The pieces started flying at me, fast. My job was to snap on two top pieces, then place the assembled structures in the done pile. I started off okay, but then I started dropping pieces. I watched as the semi-assembled structures started to pile up – I was creating a bottleneck! My teammate, Technician #2, realized this and started to help me with my backlog. Of course, that drew him off his task and put him behind, too. I started envisioning bike chain whippings and axe handle beatings from this crew as more pieces spilled clumsily from my fingers. I was the last cog in this wheel, Technician #3, and so I was surely going to take the brunt of the blame.
Realizing I wanted to live, I got my act together quickly and started to catch up. When time was called and units were tallied, our team came out on top and won the $20. My teammates whooped it up, held the double sawbuck in the air and high-fived each other. But I was notably absent from the celebration, a puddle of spent nerves under the table.
The event was PPG Green Belt Training. The location was Driver’s Village Collision Center in Syracuse, New York. The task was a LEGO building exercise meant to reinforce the principles of lean manufacturing and the differences between a “pushing” system and a “pulling” system.
“A practical pulling system in collision will limit inventory from building up,” said Jim Berkey, director, Business Solutions for PPG. “A pulling system is all about producing only what is needed to replenish what has been used or proceeded.”
Around the conference room in which the training was held were diagrams and words of wisdom relating to lean.
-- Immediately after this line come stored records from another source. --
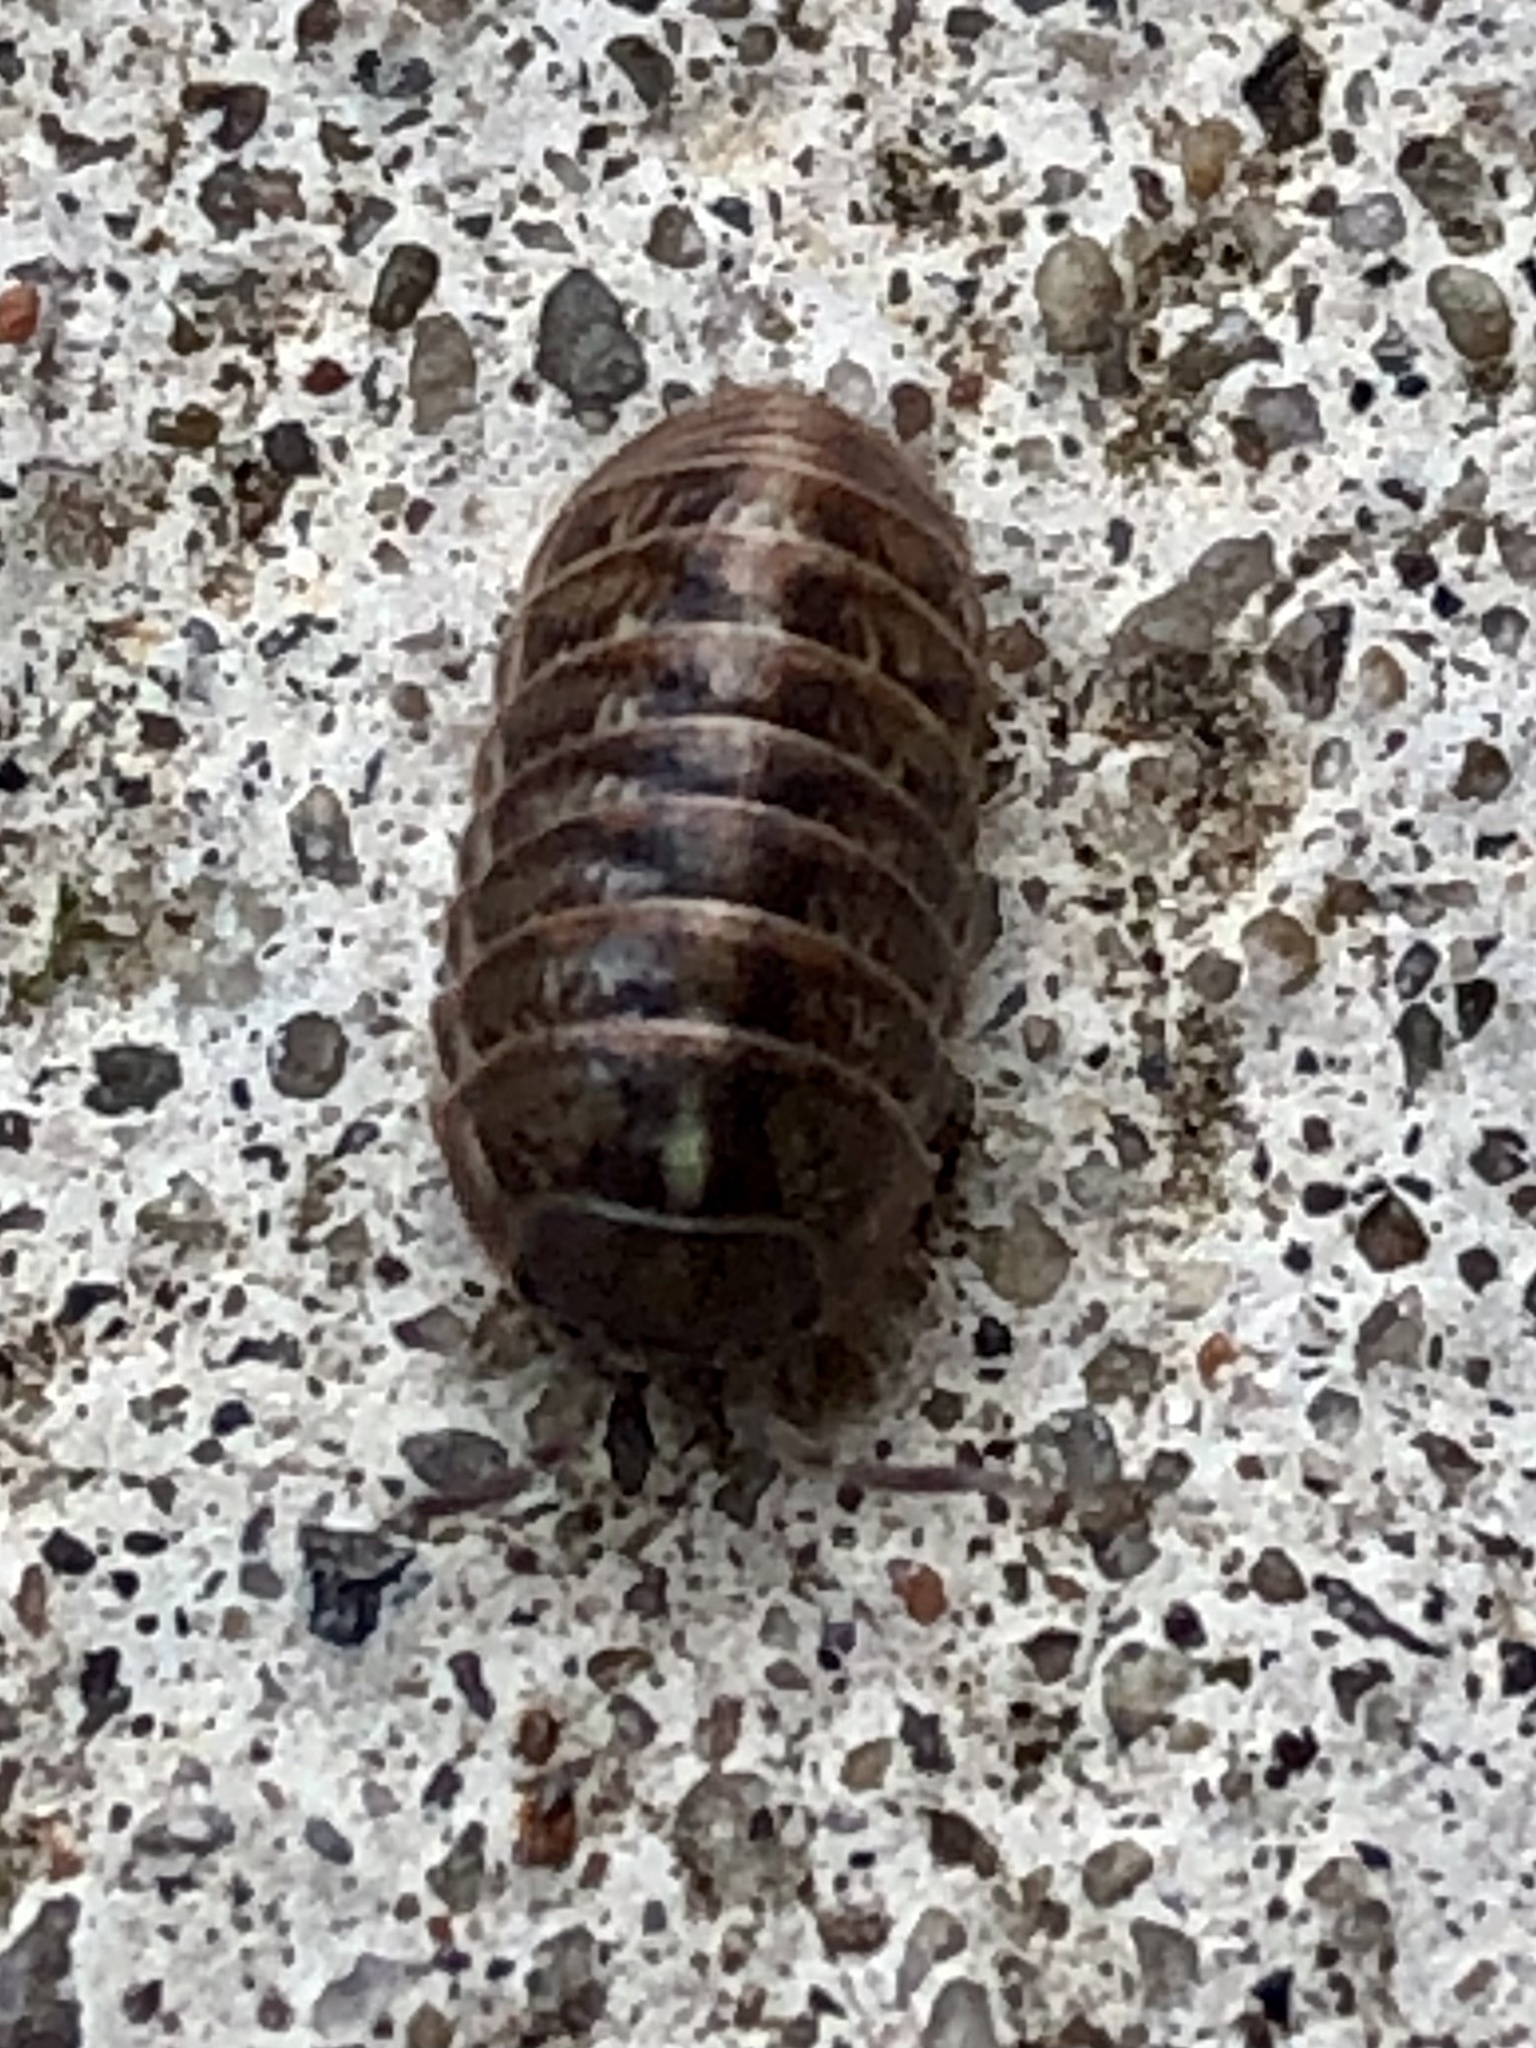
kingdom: Animalia
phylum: Arthropoda
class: Malacostraca
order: Isopoda
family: Armadillidiidae
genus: Armadillidium
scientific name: Armadillidium vulgare
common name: Common pill woodlouse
Concepts like 5S (Sort, Simplify, Systemize, Standardize, Sustain), takt time, continuous flow, variations and buffers were discussed. Other insights were doled out:
• Overproduction has no value.
• When in doubt, throw it out – sort what’s needed from what’s not.
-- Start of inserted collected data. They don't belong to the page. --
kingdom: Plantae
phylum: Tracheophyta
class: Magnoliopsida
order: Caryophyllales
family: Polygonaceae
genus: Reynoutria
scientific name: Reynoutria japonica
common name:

• The less variation, the better things flow.
• Any time you take on too much, you hurt yourself. If you build a lean system, you may have to cherry-pick jobs. Take all of the stuff your machine doesn’t like and give it to other shops. (Unthinkable in this market, right?)
And somehow it all made sense when we saw a video of a person who was trying to get a hiking group he was in charge of to reach its destination in the allotted time. One hiker was lagging behind, which slowed the whole group down. The initial solution was to put the slow hiker first, but that just created a bottleneck and uneven gaps between hikers. Finally, it was determined that the reason the hiker was dragging was because his backpack was too heavy, so items were taken out and distributed among the team. Soon, the hikers were whisking along at an acceptable pace.
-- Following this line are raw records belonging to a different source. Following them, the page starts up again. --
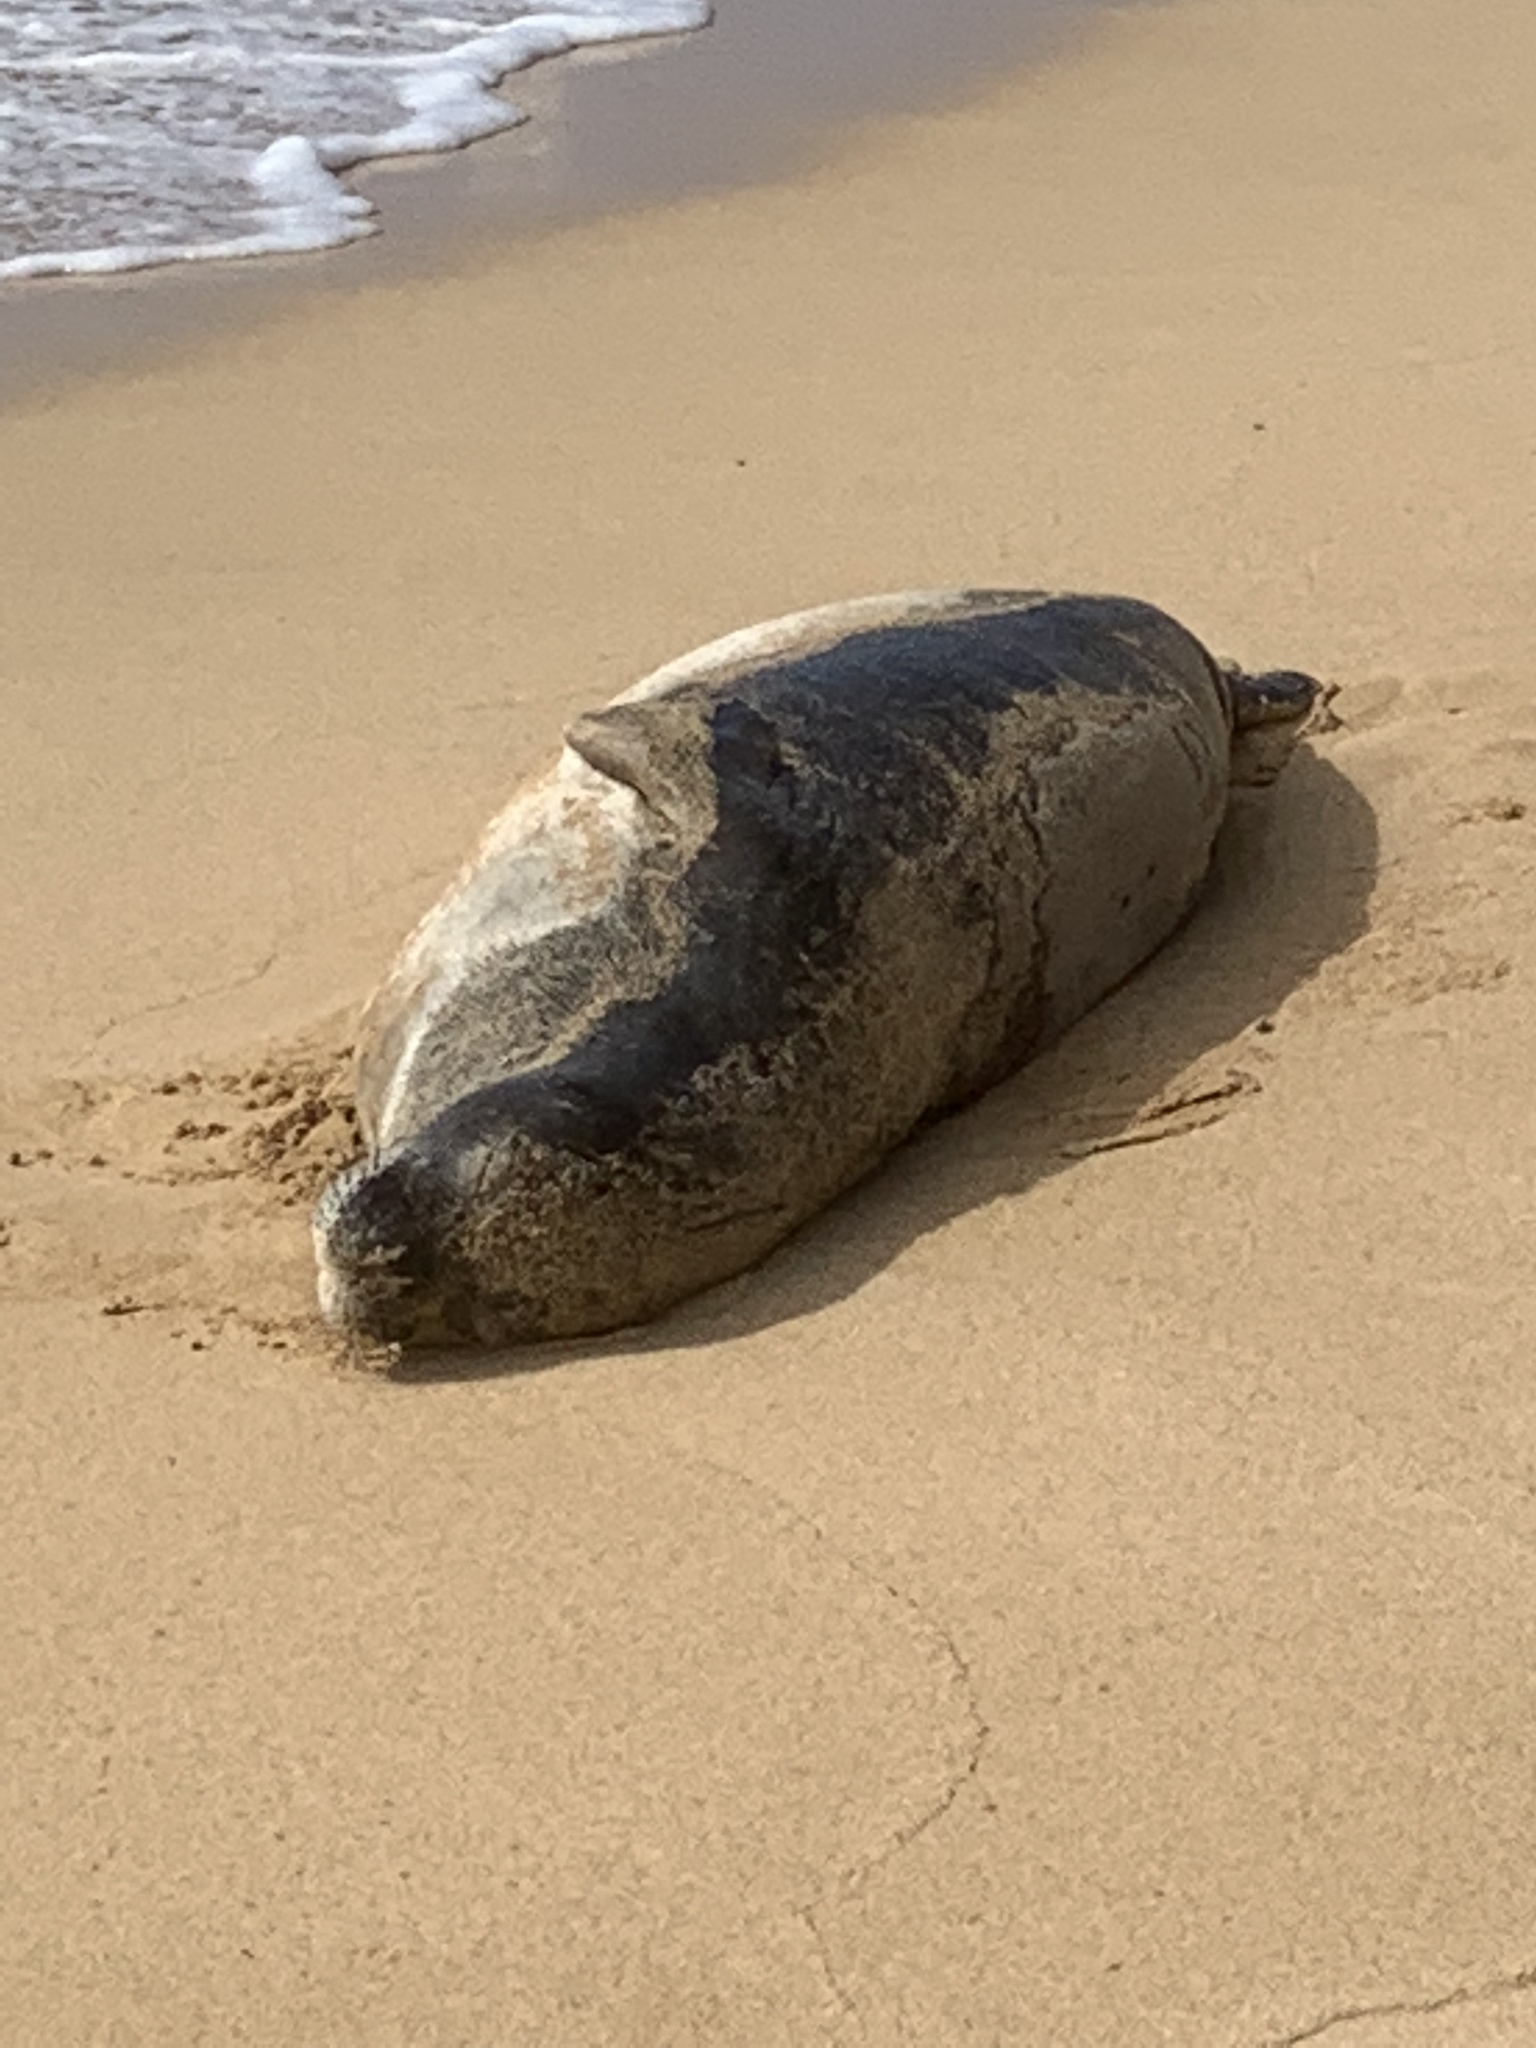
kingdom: Animalia
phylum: Chordata
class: Mammalia
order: Carnivora
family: Phocidae
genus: Neomonachus
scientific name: Neomonachus schauinslandi
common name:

At one point, it dawned on me what was most remarkable about this gathering: absolutely no one complained about insurers. Instead, everyone was razor-focused on building a better business machine. And I found that refreshing.
If you haven’t yet attended one of these training sessions, whether it be put on by PPG, Sherwin-Williams, AkzoNobel, BASF or DuPont, I highly recommend you do. It’s good to step away from your business, take an honest assessment of it and more clearly see where waste and inefficiency lie. It’s not going to solve all of the industry’s problems, but it will allow you to fine-tune the one thing you indisputably control.